- _PROBLEM DESCRIPTION_
When you transcribe the entries, reproduce every character and exclude the images.

- _GIVEN RECORDS_

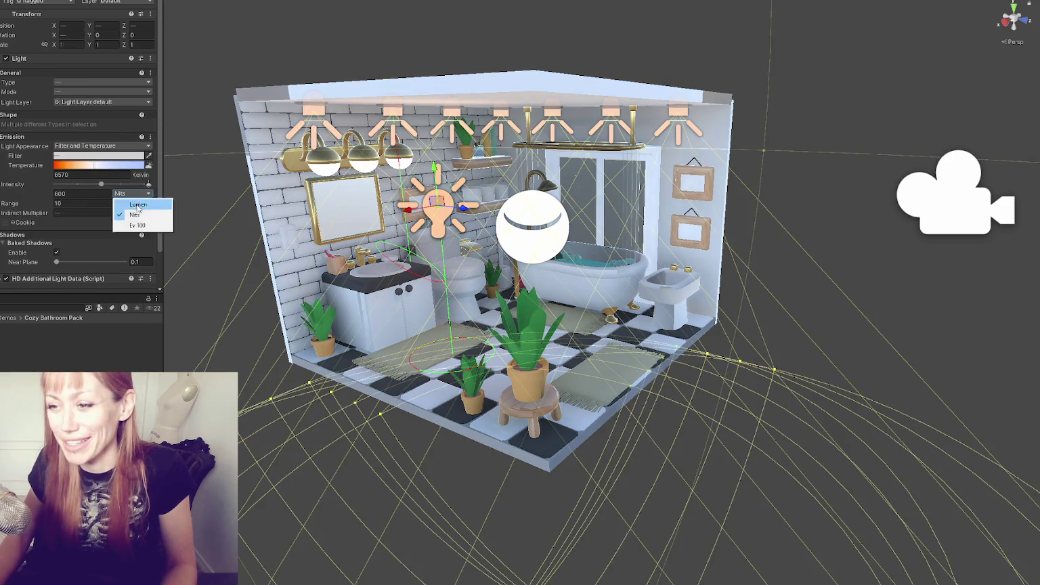
click(139, 198)
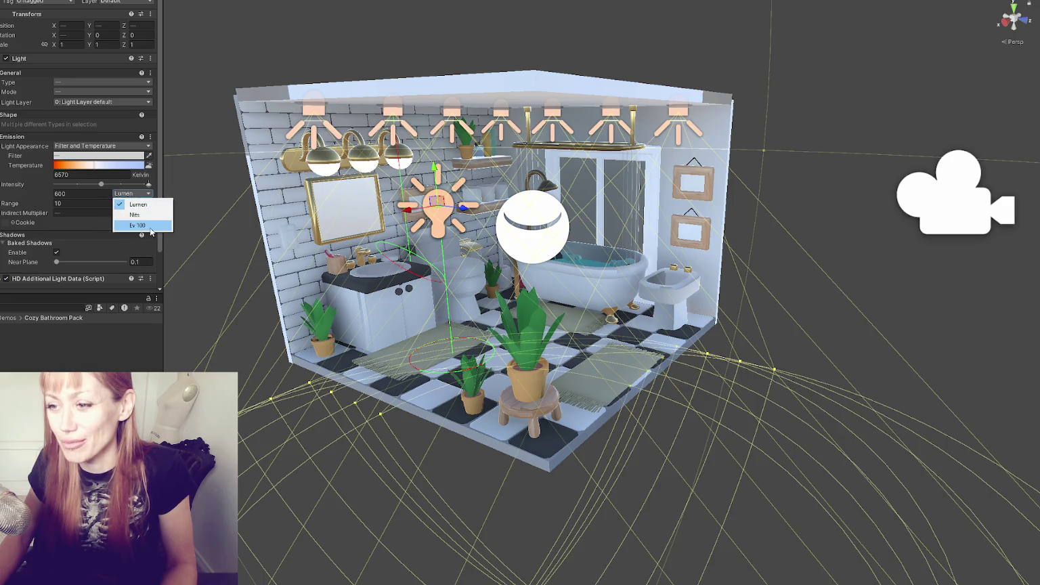
click(532, 223)
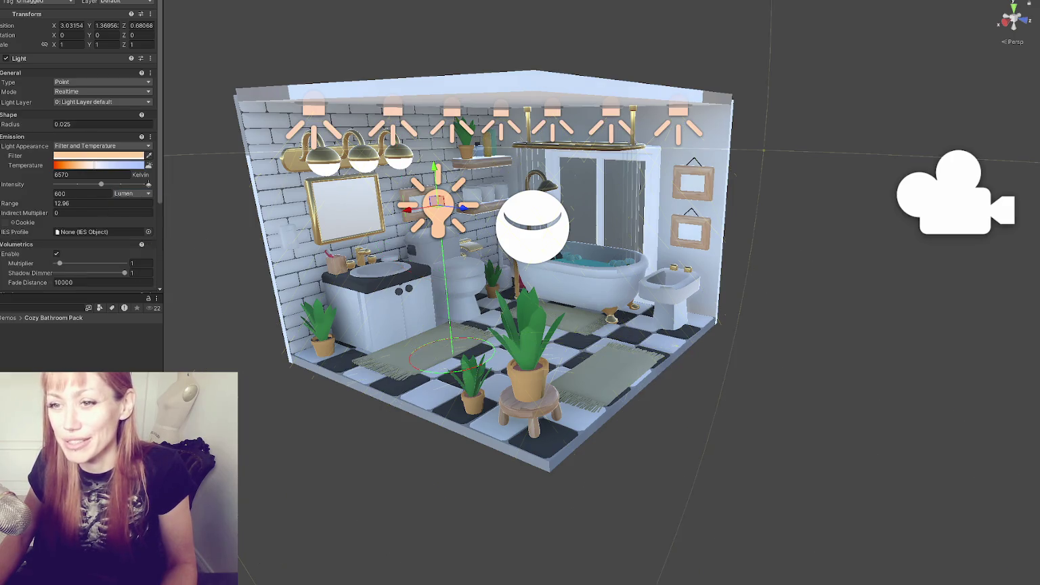
click(438, 207)
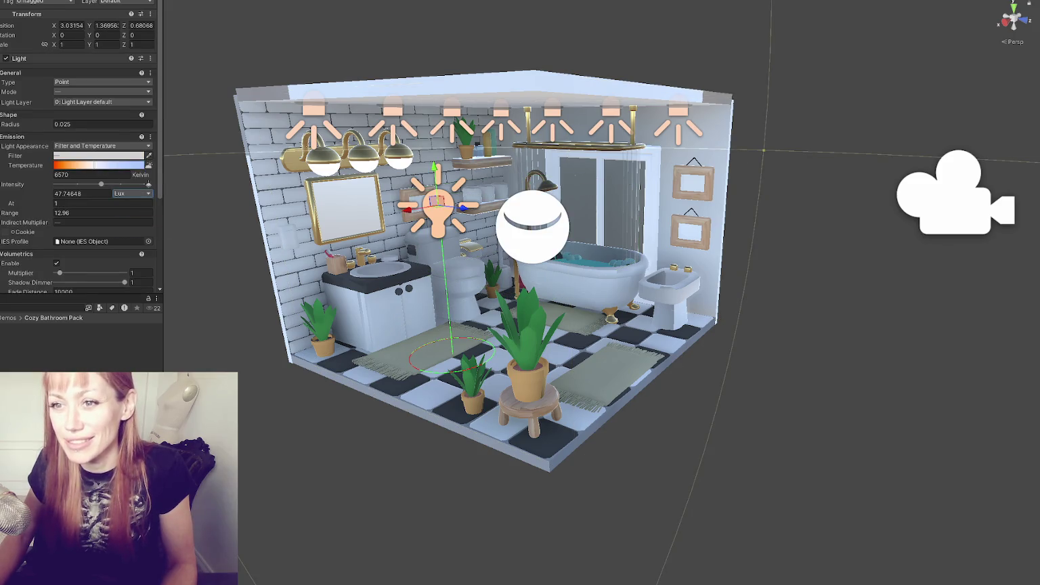
click(313, 112)
click(132, 222)
click(143, 253)
click(438, 207)
Set the bathroom point light's intensity to 10 and create a Global Volume
click(228, 40)
mouse_move(227, 39)
mouse_down()
mouse_move(278, 48)
mouse_move(214, 112)
mouse_move(65, 100)
mouse_move(614, 122)
mouse_move(346, 33)
mouse_move(407, 65)
mouse_move(468, 161)
mouse_move(456, 213)
mouse_up()
click(456, 213)
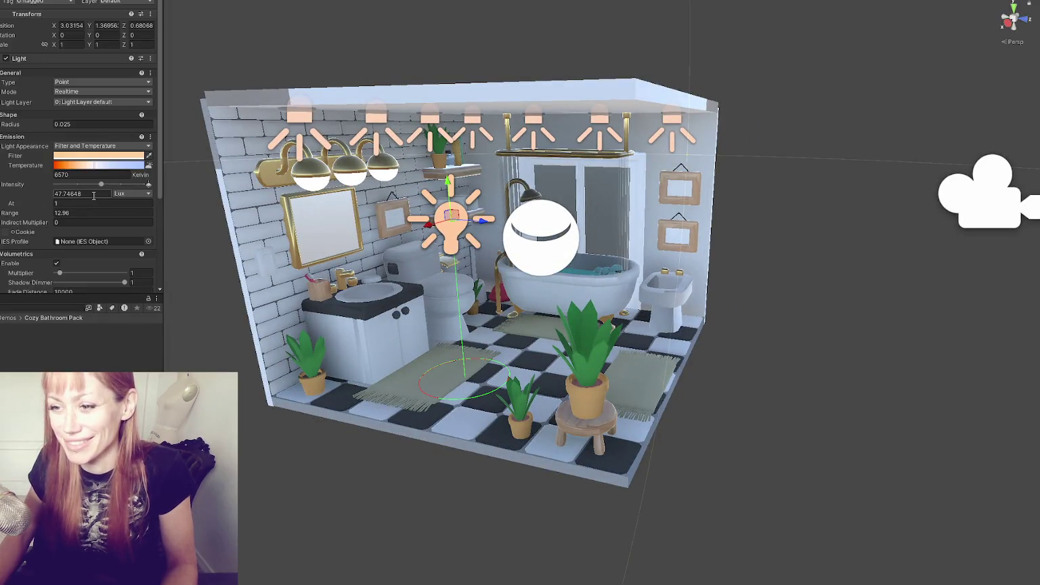
text(100)
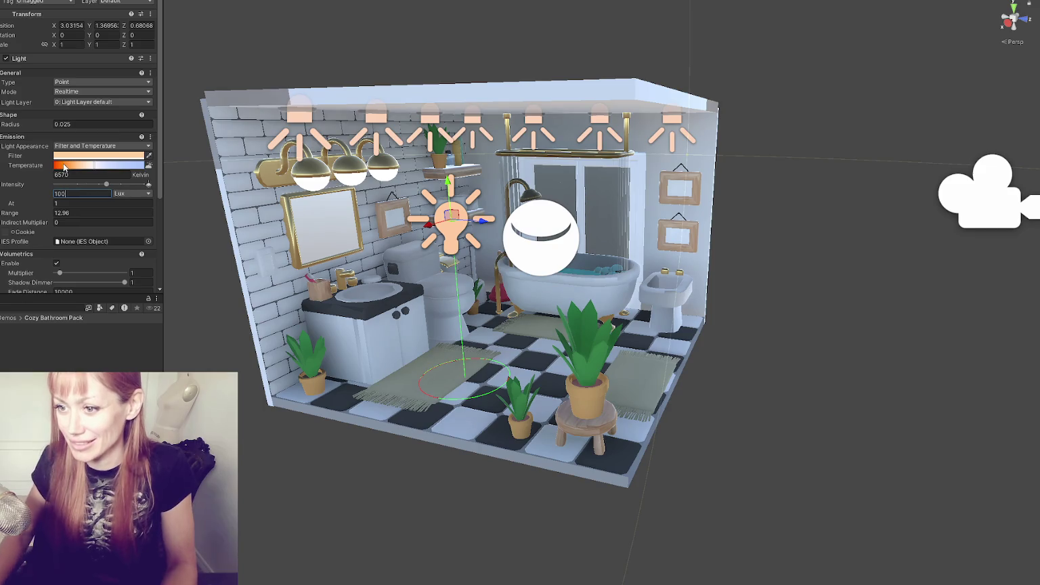
click(264, 432)
scroll(304, 234, down, 10)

- _SOLUTION_
click(139, 198)
click(532, 223)
click(438, 207)
click(313, 112)
click(132, 222)
click(143, 253)
click(438, 207)
Set the bathroom point light's intensity to 10 and create a Global Volume
click(228, 40)
mouse_move(227, 39)
mouse_down()
mouse_move(278, 48)
mouse_move(214, 112)
mouse_move(65, 100)
mouse_move(614, 122)
mouse_move(346, 33)
mouse_move(407, 65)
mouse_move(468, 161)
mouse_move(456, 213)
mouse_up()
click(456, 213)
text(100)
click(264, 432)
scroll(304, 234, down, 10)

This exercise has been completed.